Over-the-counter birth control, of course, would be much cheaper than its prescription-based form, so it’s a perfectly reasonable proposition; yet even if we rule out the savings, we have to marvel at just how silly the debate has become. Reed breathlessly claims that removing mandated contraceptive coverage from the law might cause women to “lose their individual savings of up to $600 a year.” This is a “steep economic price,” according to Reed; that is to say, a maximum price tag of less than two dollars a day is apparently something most American women are incapable of handling. Modern American feminism is rarely so alive as when it’s claiming women are incapable of paying for inexpensive routine purchases.
So what’s the point of all this? As Ben Domenech noted in these pages recently, Planned Parenthood’s opposition to over-the-counter birth control is probably more of a financial concern than anything: over a third of the abortion provider’s “services” are related to contraception, and if birth control were widely accessible, without the doctor-patient mediator in between, Planned Parenthood would probably lose a great deal of income. Reed and Richards are acting understandably, if selfishly and cynically, by opposing such a commonsense measure. Their paychecks depend on it.
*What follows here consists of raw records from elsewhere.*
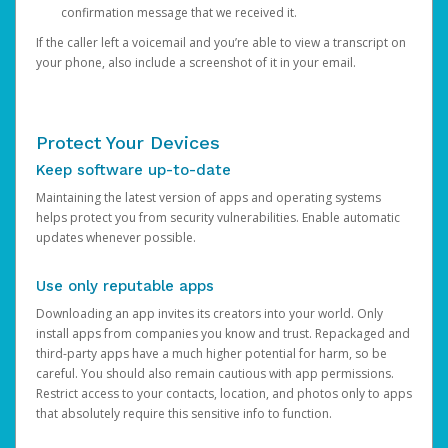
confirmation message that we received it.
If the caller left a voicemail and you’re able to view a transcript on
your phone, also include a screenshot of it in your email.
Protect Your Devices
Keep software up-to-date
Maintaining the latest version of apps and operating systems
helps protect you from security vulnerabilities. Enable automatic
updates whenever possible.
Use only reputable apps
Downloading an app invites its creators into your world. Only
install apps from companies you know and trust. Repackaged and
third-party apps have a much higher potential for harm, so be
careful. You should also remain cautious with app permissions.
Restrict access to your contacts, location, and photos only to apps
that absolutely require this sensitive info to function.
A Political Rift Threatens
More broadly speaking, liberalizing birth control could lead to a radically different political landscape for women. From the beginning of the contraception mandate debate, the Left has held that American women are helpless and desperate creatures withering under the birth-control-denying patriarchy for the entirety of their lives, forced to have 12 to 15 children, scrub the kitchen floors, submit to their husbands at all times, and remain slaves to their own awful biology throughout their childbearing years. Their saving grace would be found in state-mandated insurance coverage of oral contraception, without which women would be catapulted back to the 1950s and re-enslaved barefoot in the kitchen.
Democrats wanted us to believe that, without Obamacare’s birth-control provision, women were better off dead. If contraception were made widely available, easily accessible, and even cheaper than it already is, this false narrative would be rendered even more absurd than it was—which could easily lead to women seeing much of the Democratic Party for the bad joke it’s become. The Left wants women to be dependent upon progressive leadership; it could not afford to lose the influence and the votes of so much of the body politic if the “War on Women” sham were to be dealt so serious a blow as GOP-supported over-the-counter birth control.
This is political clarity in all its uncomfortable glory: Progressives, so long the self-appointed champions of women’s advancement, have now pledged themselves to hold women back in order to advance their own shallow goals. It is both awkward and immensely helpful, from time to time, to see certain people for who they really are, and to divine their true motivations.
We can head into election season expecting the Progressive elite to adopt an altogether baffling set of talking points: Republicans wish to hold women back by trusting them to make their own medical decisions, while Democrats want to set women free by forcing them to see a doctor in order to obtain a widely-used pharmaceutical. It will make for an interesting November. The “War on Women” may be false, but it’s at least clear the Left is perfectly happy to use women as collateral in their own shallow and narcissistic battles.